10. Finalmente, embora isto já esteja implícito no que dissemos, essa "Estranha

Estirpe" era heróica e audaz porque sabia enfrentar resolutamente o vitupério (insulto, injúria)

dos homens. Num mundo como o nosso, cheio de sofismas (argumento falso usado para

enganar, para induzir o outro ao erro) e de orgulho humanista, avalentados (encorajados,

animados) pelas descobertas surpreendentes da ciência e pelas realizações de técnica, são

muitos os que acham que a religião e Deus já não têm lugar, que o Evangelho é uma doutrina

anacrônica (atrasada, superada, própria dos tempos antigos)e superstição ridícula. Sair à arena

(às ruas) para pregar o Evangelho de um que morreu nos braços da cruz, é ainda hoje loucura

e escândalo.

Os homens e mulheres em cuja companhia andamos através das páginas desse

livro tiveram de suportar o escárnio, o escândalo, a indiferença e a oposição brutal de

seu tempo e de seus contemporâneos.

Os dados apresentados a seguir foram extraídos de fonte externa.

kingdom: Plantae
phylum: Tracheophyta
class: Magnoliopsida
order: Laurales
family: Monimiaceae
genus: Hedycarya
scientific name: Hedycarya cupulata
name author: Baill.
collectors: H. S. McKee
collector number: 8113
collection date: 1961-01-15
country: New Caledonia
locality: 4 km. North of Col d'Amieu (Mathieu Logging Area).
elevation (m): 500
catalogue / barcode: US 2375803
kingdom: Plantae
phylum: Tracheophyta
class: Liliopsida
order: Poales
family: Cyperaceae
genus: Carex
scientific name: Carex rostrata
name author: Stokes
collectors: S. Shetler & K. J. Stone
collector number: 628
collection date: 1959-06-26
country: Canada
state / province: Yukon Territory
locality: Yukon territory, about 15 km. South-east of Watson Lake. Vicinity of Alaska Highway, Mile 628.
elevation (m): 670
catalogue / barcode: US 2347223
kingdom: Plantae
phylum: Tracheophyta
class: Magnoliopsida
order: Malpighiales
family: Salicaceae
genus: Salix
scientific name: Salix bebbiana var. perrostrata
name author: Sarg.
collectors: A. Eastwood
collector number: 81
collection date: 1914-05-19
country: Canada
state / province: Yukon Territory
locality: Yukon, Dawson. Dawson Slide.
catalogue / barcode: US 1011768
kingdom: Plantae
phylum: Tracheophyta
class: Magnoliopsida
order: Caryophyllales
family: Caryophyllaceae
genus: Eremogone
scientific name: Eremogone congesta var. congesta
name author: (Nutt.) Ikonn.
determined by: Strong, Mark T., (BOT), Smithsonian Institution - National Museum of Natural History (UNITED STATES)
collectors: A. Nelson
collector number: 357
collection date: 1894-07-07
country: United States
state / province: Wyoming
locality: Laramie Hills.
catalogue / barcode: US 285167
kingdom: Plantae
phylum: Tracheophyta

Não obstante (contudo) não se

amedrontaram, antes fizeram frente a tudo quanto se lhes opunha de uma forma ou de outra,

transformando o vitupério (injúria, insulto e até perseguição) dos homens em meio

(instrumento) para alcançar a glória, de Deus, seguindo nas pisadas do grande missionário

Paulo de Tarso, o primeiro e maior de todos, que do fundo de um cárcere dava o mais

formidável testemunho de sua fortaleza de espírito e confiança na vitória final, ao dizer:

"Tudo posso naquele que me fortalece".

Somente com homens e mulheres da têmpera (índole, inteireza de caráter) dessa

"Estranha Estirpe de Audazes" as portas do Inferno não prevalecerão contra a Igreja.

NOTAS:

(1) Último recebimento do livro pessoal de contas de João Wesley, citado em “A New

History of Methodism”, Vol. 1, Pág. 232.